**Extracted material:**
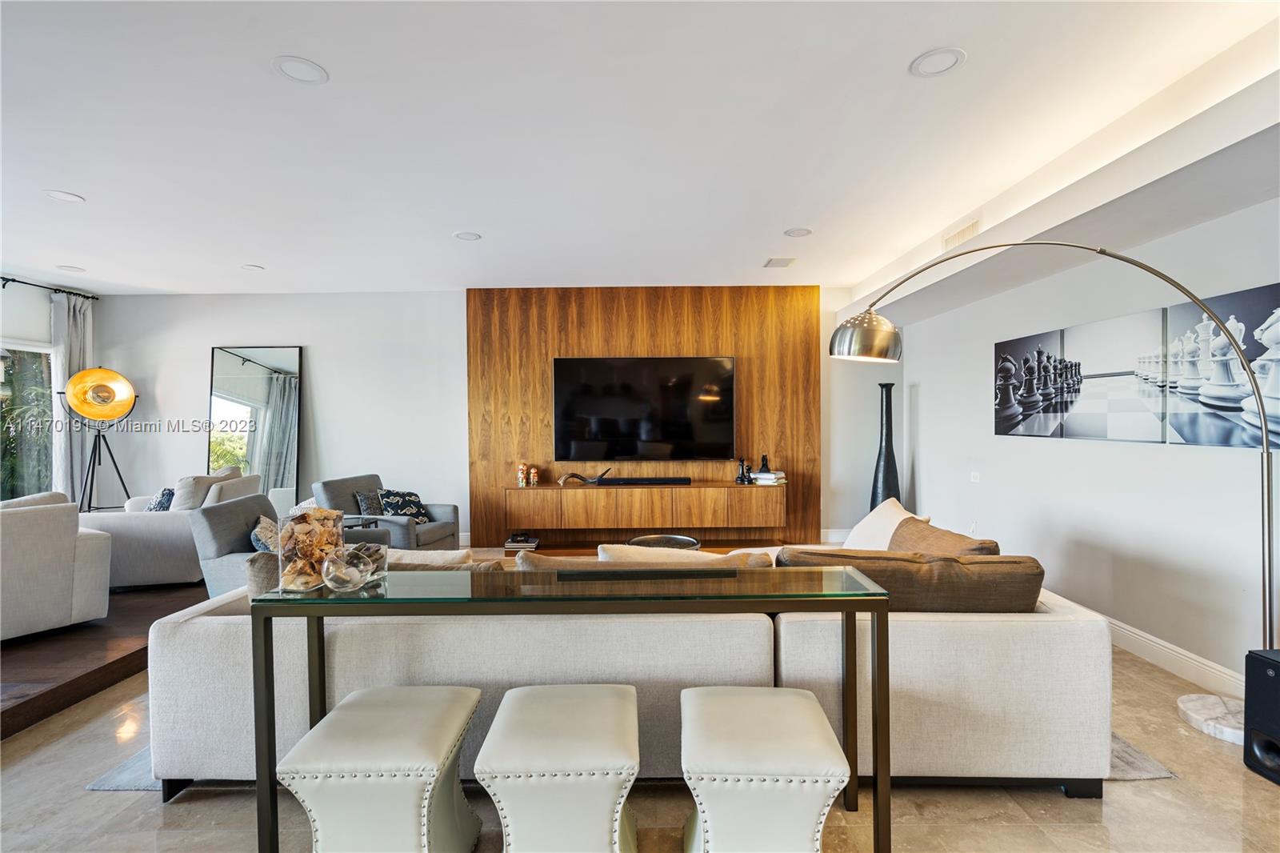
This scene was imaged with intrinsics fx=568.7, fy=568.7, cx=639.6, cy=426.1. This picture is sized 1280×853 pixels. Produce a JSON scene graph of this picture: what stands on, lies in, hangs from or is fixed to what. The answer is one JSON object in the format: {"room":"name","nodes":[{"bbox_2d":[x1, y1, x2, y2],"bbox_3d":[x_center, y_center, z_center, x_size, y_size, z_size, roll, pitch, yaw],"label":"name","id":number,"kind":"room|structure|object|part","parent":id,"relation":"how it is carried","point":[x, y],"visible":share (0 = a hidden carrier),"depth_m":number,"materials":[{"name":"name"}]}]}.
{"room":"living room","nodes":[
{"label":"living room","id":0,"kind":"room"},
{"bbox_2d":[0,277,106,505],"bbox_3d":[-5.736,0.007,2.930,0.166,2.749,6.813,0,1,0],"label":"left wall","id":1,"kind":"structure","parent":0,"point":[38,331],"depth_m":5.38,"materials":[{"name":"paint"}]},
{"bbox_2d":[0,341,56,502],"bbox_3d":[-5.902,0.088,4.938,0.148,1.699,1.640,0,1,0],"label":"window","id":2,"kind":"structure","parent":1,"relation":"in","point":[3,389],"depth_m":5.44,"materials":[{"name":"glass"}]},
{"bbox_2d":[0,276,97,299],"bbox_3d":[-5.729,-1.308,4.429,0.141,0.072,2.975,0,1,0],"label":"curtain rod","id":3,"kind":"object","parent":1,"relation":"attached to","point":[6,279],"visible":0.83,"depth_m":5.44,"materials":[{"name":"black metal"}]},
{"bbox_2d":[50,286,93,507],"bbox_3d":[-5.632,-0.034,5.660,0.138,2.547,0.453,0,1,0],"label":"curtain","id":4,"kind":"object","parent":3,"relation":"hanging from","point":[74,461],"visible":0.59,"depth_m":5.61,"materials":[{"name":"grey fabric"}]},
{"bbox_2d":[0,580,207,739],"bbox_3d":[-4.514,1.314,2.955,3.883,0.160,5.454,0,1,0],"label":"wood floor","id":5,"kind":"structure","parent":0,"point":[14,727],"depth_m":3.11,"materials":[{"name":"brown wood"}]},
{"bbox_2d":[0,488,113,641],"bbox_3d":[-4.103,0.841,3.122,0.921,0.854,1.643,0,1,28],"label":"white armchair","id":6,"kind":"object","parent":5,"relation":"on","point":[61,566],"visible":0.99,"depth_m":3.35,"materials":[{"name":"white fabric"}]},
{"bbox_2d":[59,369,138,512],"bbox_3d":[-5.128,0.363,5.409,0.564,1.803,0.522,-1,1,-32],"label":"floor lamp","id":7,"kind":"object","parent":5,"relation":"on","point":[109,396],"visible":0.96,"depth_m":5.34,"materials":[{"name":"metal"}]},
{"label":"shade","id":8,"kind":"part","parent":7,"relation":"part of","materials":[{"name":"metal"}]},
{"bbox_2d":[82,466,259,590],"bbox_3d":[-3.900,0.815,4.877,0.980,0.875,1.139,0,1,-13],"label":"sofa","id":9,"kind":"object","parent":5,"relation":"on","point":[166,526],"visible":0.57,"depth_m":4.38,"materials":[{"name":"fabric"}]},
{"bbox_2d":[146,487,175,510],"bbox_3d":[-4.047,0.696,4.819,0.219,0.356,0.411,-1,1,-30],"label":"throw pillow","id":10,"kind":"object","parent":9,"relation":"on","point":[161,503],"visible":0.4,"depth_m":4.71,"materials":[{"name":"blue fabric"}]},
{"bbox_2d":[169,465,240,510],"bbox_3d":[-3.752,0.606,4.946,0.324,0.461,0.553,0,1,-11],"label":"throw pillow","id":11,"kind":"object","parent":9,"relation":"on","point":[189,501],"visible":0.52,"depth_m":4.73,"materials":[{"name":"fabric"}]},
{"bbox_2d":[208,346,301,510],"bbox_3d":[-4.040,0.199,5.965,0.944,2.092,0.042,0,1,0],"label":"floor mirror","id":12,"kind":"object","parent":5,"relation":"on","point":[284,396],"visible":0.8,"depth_m":5.96,"materials":[{"name":"mirror"}]},
{"bbox_2d":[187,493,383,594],"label":"gray armchair","id":13,"kind":"object","parent":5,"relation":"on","point":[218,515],"visible":0.38,"depth_m":3.51,"materials":[{"name":"grey fabric"}]},
{"bbox_2d":[249,515,280,553],"bbox_3d":[-2.353,0.740,3.685,0.223,0.309,0.425,0,1,-14],"label":"throw pillow","id":14,"kind":"object","parent":13,"relation":"on","point":[266,528],"visible":0.5,"depth_m":3.56,"materials":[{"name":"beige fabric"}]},
{"bbox_2d":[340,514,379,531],"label":"side table","id":15,"kind":"object","parent":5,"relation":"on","point":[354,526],"visible":0.21,"depth_m":4.44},
{"bbox_2d":[78,289,896,549],"bbox_3d":[-1.414,-0.085,6.100,8.744,2.717,0.181,0,1,0],"label":"back wall","id":16,"kind":"structure","parent":0,"point":[202,354],"depth_m":6.02,"materials":[{"name":"white paint"}]},
{"bbox_2d":[464,284,820,546],"bbox_3d":[0.052,-0.092,5.961,3.450,2.688,0.041,0,1,0],"label":"wood panel","id":17,"kind":"object","parent":16,"relation":"attached to","point":[645,337],"visible":0.65,"depth_m":5.93,"materials":[{"name":"brown wood"}]},
{"bbox_2d":[551,356,735,462],"bbox_3d":[0.050,-0.177,5.818,1.799,1.032,0.063,0,1,0],"label":"television","id":18,"kind":"object","parent":17,"relation":"attached to","point":[662,386],"visible":0.99,"depth_m":5.78,"materials":[{"name":"black glass"}]},
{"bbox_2d":[501,482,785,535],"bbox_3d":[0.050,0.843,5.760,2.712,0.450,0.382,0,1,0],"label":"media console","id":19,"kind":"object","parent":17,"relation":"attached to","point":[577,493],"visible":0.99,"depth_m":5.57,"materials":[{"name":"brown wood"}]},
{"bbox_2d":[516,462,528,486],"bbox_3d":[-1.198,0.492,5.773,0.101,0.226,0.098,0,1,0],"label":"figurine","id":20,"kind":"object","parent":19,"relation":"on","point":[522,483],"visible":1,"depth_m":5.74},
{"bbox_2d":[528,466,539,485],"bbox_3d":[-1.088,0.511,5.816,0.090,0.180,0.089,0,1,0],"label":"figurine","id":21,"kind":"object","parent":19,"relation":"on","point":[534,481],"visible":0.99,"depth_m":5.79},
{"bbox_2d":[557,467,611,484],"bbox_3d":[-0.550,0.503,5.739,0.554,0.178,0.131,-1,1,-19],"label":"decorative sculpture","id":22,"kind":"object","parent":19,"relation":"on","point":[594,481],"visible":0.99,"depth_m":5.70,"materials":[{"name":"metal"}]},
{"bbox_2d":[595,475,691,485],"bbox_3d":[0.014,0.558,5.749,1.039,0.068,0.188,0,1,0],"label":"soundbar","id":23,"kind":"object","parent":19,"relation":"on","point":[650,481],"visible":0.99,"depth_m":5.69,"materials":[{"name":"black plastic"}]},
{"bbox_2d":[735,456,751,483],"bbox_3d":[1.053,0.452,5.764,0.136,0.261,0.111,0,1,0],"label":"figurine","id":24,"kind":"object","parent":19,"relation":"on","point":[742,476],"visible":1,"depth_m":5.74,"materials":[{"name":"black metal"}]},
{"bbox_2d":[749,470,785,484],"bbox_3d":[1.296,0.524,5.799,0.279,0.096,0.268,0,1,32],"label":"book stack","id":25,"kind":"object","parent":19,"relation":"on","point":[770,476],"visible":0.94,"depth_m":5.70,"materials":[{"name":"white paper"}]},
{"bbox_2d":[756,454,771,473],"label":"figurine","id":26,"kind":"object","parent":25,"relation":"on","point":[762,466],"visible":0.97,"depth_m":5.77,"materials":[{"name":"black"}]},
{"bbox_2d":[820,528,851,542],"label":"baseboard","id":27,"kind":"structure","parent":16,"relation":"attached to","point":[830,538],"depth_m":6.04,"materials":[{"name":"white paint"}]},
{"bbox_2d":[504,532,539,550],"bbox_3d":[-1.170,1.152,5.669,0.328,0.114,0.270,0,1,0],"label":"book stack","id":28,"kind":"object","parent":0,"point":[514,546],"visible":0.99,"depth_m":5.58,"materials":[{"name":"paper"}]},
{"bbox_2d":[0,0,1279,294],"bbox_3d":[-1.321,-1.429,2.444,8.911,0.121,8.533,0,1,0],"label":"ceiling","id":29,"kind":"structure","parent":0,"point":[83,182],"depth_m":2.64,"materials":[{"name":"white paint"}]},
{"bbox_2d":[44,188,85,202],"bbox_3d":[-3.443,-1.379,3.408,0.187,0.008,0.189,0,1,0],"label":"recessed light","id":30,"kind":"object","parent":29,"relation":"in","point":[71,198],"visible":0.98,"depth_m":3.41,"materials":[{"name":"white"}]},
{"bbox_2d":[56,264,86,272],"bbox_3d":[-5.094,-1.411,5.099,0.206,0.012,0.207,0,1,0],"label":"recessed light","id":31,"kind":"object","parent":29,"relation":"in","point":[69,270],"visible":0.99,"depth_m":5.08,"materials":[{"name":"white"}]},
{"bbox_2d":[240,263,265,270],"bbox_3d":[-3.430,-1.404,5.038,0.196,0.010,0.197,0,1,0],"label":"recessed light","id":32,"kind":"object","parent":29,"relation":"in","point":[254,267],"visible":0.99,"depth_m":5.02,"materials":[{"name":"white"}]},
{"bbox_2d":[272,55,328,84],"bbox_3d":[-1.318,-1.383,2.212,0.193,0.009,0.194,0,1,0],"label":"recessed light","id":33,"kind":"object","parent":29,"relation":"in","point":[306,68],"visible":0.99,"depth_m":2.21,"materials":[{"name":"white"}]},
{"bbox_2d":[452,230,481,241],"bbox_3d":[-1.271,-1.399,4.189,0.205,0.010,0.205,0,1,0],"label":"recessed light","id":34,"kind":"object","parent":29,"relation":"in","point":[470,237],"visible":0.99,"depth_m":4.18,"materials":[{"name":"white"}]},
{"bbox_2d":[764,256,795,267],"bbox_3d":[1.214,-1.426,4.956,0.214,0.013,0.285,0,1,0],"label":"ceiling vent","id":35,"kind":"object","parent":29,"relation":"in","point":[780,259],"visible":0.99,"depth_m":4.93,"materials":[{"name":"white"}]},
{"bbox_2d":[783,226,812,237],"bbox_3d":[1.154,-1.413,4.148,0.206,0.010,0.207,0,1,0],"label":"recessed light","id":36,"kind":"object","parent":29,"relation":"in","point":[798,232],"visible":0.99,"depth_m":4.14,"materials":[{"name":"white"}]},
{"bbox_2d":[908,46,967,77],"bbox_3d":[1.143,-1.396,2.184,0.196,0.009,0.198,0,1,0],"label":"recessed light","id":37,"kind":"object","parent":29,"relation":"in","point":[950,55],"visible":0.99,"depth_m":2.18,"materials":[{"name":"white"}]},
{"bbox_2d":[940,217,982,250],"bbox_3d":[2.244,-1.336,3.976,0.015,0.131,0.458,0,1,0],"label":"air vent","id":38,"kind":"object","parent":29,"relation":"attached to","point":[973,225],"visible":0.96,"depth_m":3.95,"materials":[{"name":"white metal"}]},
{"bbox_2d":[0,600,1279,852],"bbox_3d":[-0.274,1.361,2.089,7.295,0.102,8.366,0,1,0],"label":"floor","id":39,"kind":"structure","parent":0,"point":[116,799],"depth_m":1.98,"materials":[{"name":"beige stone"}]},
{"bbox_2d":[277,683,483,852],"bbox_3d":[-0.720,1.073,1.652,0.423,0.504,0.460,0,1,0],"label":"stool","id":40,"kind":"object","parent":39,"relation":"on","point":[389,699],"visible":1,"depth_m":1.49,"materials":[{"name":"white leather"}]},
{"bbox_2d":[312,473,461,551],"bbox_3d":[-2.154,0.853,4.918,0.902,0.835,0.861,0,1,15],"label":"armchair","id":41,"kind":"object","parent":39,"relation":"on","point":[351,488],"visible":0.51,"depth_m":4.78,"materials":[{"name":"grey fabric"}]},
{"bbox_2d":[352,488,385,515],"bbox_3d":[-2.286,0.710,4.995,0.185,0.318,0.387,0,1,19],"label":"throw pillow","id":42,"kind":"object","parent":41,"relation":"on","point":[364,501],"visible":0.58,"depth_m":4.88,"materials":[{"name":"grey fabric"}]},
{"bbox_2d":[377,488,431,522],"bbox_3d":[-2.070,0.717,5.014,0.255,0.317,0.426,0,1,20],"label":"patterned pillow","id":43,"kind":"object","parent":41,"relation":"on","point":[404,508],"visible":0.74,"depth_m":4.95,"materials":[{"name":"fabric"}]},
{"bbox_2d":[474,682,643,852],"bbox_3d":[-0.214,1.069,1.635,0.432,0.514,0.463,0,1,0],"label":"stool","id":44,"kind":"object","parent":39,"relation":"on","point":[565,699],"visible":1,"depth_m":1.46,"materials":[{"name":"white leather"}]},
{"bbox_2d":[245,564,895,852],"bbox_3d":[-0.169,0.917,1.800,1.797,0.800,0.447,0,1,0],"label":"console table","id":45,"kind":"object","parent":39,"relation":"on","point":[875,722],"visible":0.93,"depth_m":1.68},
{"bbox_2d":[276,505,343,592],"bbox_3d":[-1.043,0.382,1.807,0.173,0.240,0.176,0,1,-14],"label":"glass vase","id":46,"kind":"object","parent":45,"relation":"on","point":[286,570],"visible":0.88,"depth_m":1.75,"materials":[{"name":"clear glass"}]},
{"bbox_2d":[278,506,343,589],"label":"seashells","id":47,"kind":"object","parent":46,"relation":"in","point":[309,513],"visible":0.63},
{"bbox_2d":[320,547,372,591],"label":"glass bowl","id":48,"kind":"object","parent":45,"relation":"on","point":[346,578],"visible":1,"depth_m":1.74,"materials":[{"name":"clear glass"}]},
{"bbox_2d":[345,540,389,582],"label":"glass vase","id":49,"kind":"object","parent":45,"relation":"on","point":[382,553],"visible":0.58,"depth_m":1.89,"materials":[{"name":"clear glass"}]},
{"bbox_2d":[86,732,1178,790],"bbox_3d":[-0.030,1.294,3.243,3.835,0.012,2.648,0,1,0],"label":"rug","id":50,"kind":"object","parent":39,"relation":"on","point":[1123,744],"visible":0.04,"depth_m":2.19,"materials":[{"name":"grey carpet"}]},
{"bbox_2d":[154,544,1120,794],"bbox_3d":[0.041,0.893,2.856,3.509,0.792,1.831,0,1,0],"label":"sectional sofa","id":51,"kind":"object","parent":50,"relation":"on","point":[186,635],"visible":0.59,"depth_m":2.01,"materials":[{"name":"fabric"}]},
{"bbox_2d":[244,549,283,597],"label":"throw pillow","id":52,"kind":"object","parent":51,"relation":"on","point":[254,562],"visible":0.28,"depth_m":2.45,"materials":[{"name":"grey fabric"}]},
{"bbox_2d":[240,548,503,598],"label":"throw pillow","id":53,"kind":"object","parent":51,"relation":"on","point":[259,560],"visible":0.19,"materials":[{"name":"fabric"}]},
{"bbox_2d":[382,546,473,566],"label":"throw pillow","id":54,"kind":"object","parent":51,"relation":"on","point":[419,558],"visible":0.24,"depth_m":2.56,"materials":[{"name":"beige fabric"}]},
{"bbox_2d":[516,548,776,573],"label":"throw pillow","id":55,"kind":"object","parent":51,"relation":"on","point":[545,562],"visible":0.18,"depth_m":2.22,"materials":[{"name":"beige fabric"}]},
{"bbox_2d":[592,541,726,562],"bbox_3d":[0.094,0.670,2.540,0.604,0.323,0.305,0,1,0],"label":"white pillow","id":56,"kind":"object","parent":51,"relation":"on","point":[617,546],"visible":0.23,"depth_m":2.46,"materials":[{"name":"beige fabric"}]},
{"bbox_2d":[844,496,923,550],"bbox_3d":[1.311,0.641,3.184,0.327,0.431,0.587,0,1,0],"label":"white pillow","id":57,"kind":"object","parent":51,"relation":"on","point":[865,521],"visible":0.47,"depth_m":3.13,"materials":[{"name":"white fabric"}]},
{"bbox_2d":[775,549,1047,613],"bbox_3d":[1.039,0.689,2.264,1.035,0.399,0.330,0,1,0],"label":"brown cushion","id":58,"kind":"object","parent":51,"relation":"on","point":[982,566],"visible":0.5,"depth_m":2.13,"materials":[{"name":"brown fabric"}]},
{"bbox_2d":[888,515,998,554],"bbox_3d":[1.390,0.665,2.713,0.314,0.406,0.617,0,1,0],"label":"brown pillow","id":59,"kind":"object","parent":51,"relation":"on","point":[920,533],"visible":0.39,"depth_m":2.66,"materials":[{"name":"brown fabric"}]},
{"bbox_2d":[622,533,701,549],"bbox_3d":[0.136,1.029,4.100,0.622,0.387,0.642,0,1,0],"label":"coffee table","id":60,"kind":"object","parent":39,"relation":"on","point":[667,538],"visible":0.41,"depth_m":4.23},
{"bbox_2d":[678,684,852,852],"bbox_3d":[0.324,1.067,1.598,0.426,0.527,0.475,0,1,0],"label":"stool","id":61,"kind":"object","parent":39,"relation":"on","point":[795,702],"visible":1,"depth_m":1.43,"materials":[{"name":"white leather"}]},
{"bbox_2d":[869,382,900,507],"bbox_3d":[2.477,0.411,5.740,0.302,1.664,0.296,0,1,0],"label":"floor vase","id":62,"kind":"object","parent":39,"relation":"on","point":[890,463],"visible":0.67,"depth_m":5.68,"materials":[{"name":"black ceramic"}]},
{"bbox_2d":[830,242,1277,749],"bbox_3d":[1.865,0.211,2.830,1.855,2.198,0.433,1,1,44],"label":"arc floor lamp","id":63,"kind":"object","parent":39,"relation":"on","point":[1263,431],"visible":0.93,"depth_m":2.46,"materials":[{"name":"silver metal"}]},
{"bbox_3d":[1.191,-0.479,3.025,0.383,0.245,0.399,1,1,44],"label":"lamp shade","id":64,"kind":"part","parent":63,"relation":"part of","materials":[{"name":"silver metal"}]},
{"bbox_3d":[2.732,1.322,2.597,0.437,0.099,0.415,0,1,1],"label":"marble base","id":65,"kind":"part","parent":63,"relation":"part of","materials":[{"name":"white stone"}]},
{"bbox_2d":[1243,648,1279,783],"bbox_3d":[2.449,1.083,2.090,0.252,0.442,0.245,0,1,0],"label":"subwoofer","id":66,"kind":"object","parent":39,"relation":"on","point":[1276,672],"visible":0.99,"depth_m":2.13,"materials":[{"name":"black"}]},
{"bbox_2d":[875,190,1279,690],"bbox_3d":[2.845,-0.064,2.619,0.186,2.755,7.769,0,1,0],"label":"right wall","id":67,"kind":"structure","parent":0,"point":[928,404],"depth_m":3.41,"materials":[{"name":"white paint"}]},
{"bbox_2d":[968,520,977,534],"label":"wall socket","id":68,"kind":"object","parent":67,"relation":"attached to","point":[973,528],"visible":0.91,"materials":[{"name":"white"}]},
{"bbox_2d":[969,471,980,482],"bbox_3d":[2.861,0.428,4.851,0.013,0.099,0.119,0,1,0],"label":"light switch","id":69,"kind":"object","parent":67,"relation":"attached to","point":[975,474],"visible":0.98,"depth_m":4.84,"materials":[{"name":"white"}]},
{"bbox_2d":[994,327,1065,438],"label":"picture","id":70,"kind":"object","parent":67,"relation":"attached to","point":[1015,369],"visible":0.97,"depth_m":4.05},
{"bbox_2d":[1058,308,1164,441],"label":"picture panel","id":71,"kind":"object","parent":67,"relation":"attached to","point":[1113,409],"visible":0.96,"depth_m":3.30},
{"bbox_2d":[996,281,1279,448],"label":"wall art","id":72,"kind":"object","parent":67,"relation":"attached to","point":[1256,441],"visible":0.99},
{"bbox_2d":[1101,613,1245,700],"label":"baseboard","id":73,"kind":"structure","parent":67,"relation":"attached to","point":[1135,645],"depth_m":2.98,"materials":[{"name":"white paint"}]},
{"bbox_2d":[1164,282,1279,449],"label":"picture","id":74,"kind":"object","parent":67,"relation":"attached to","point":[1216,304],"visible":0.93,"depth_m":2.67}
]}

**Description of the task:** Search the entries above for the word "baseboard", and copy every line where it occurs.

**Solution for this task:**
{"bbox_2d":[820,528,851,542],"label":"baseboard","id":27,"kind":"structure","parent":16,"relation":"attached to","point":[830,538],"depth_m":6.04,"materials":[{"name":"white paint"}]},
{"bbox_2d":[1101,613,1245,700],"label":"baseboard","id":73,"kind":"structure","parent":67,"relation":"attached to","point":[1135,645],"depth_m":2.98,"materials":[{"name":"white paint"}]},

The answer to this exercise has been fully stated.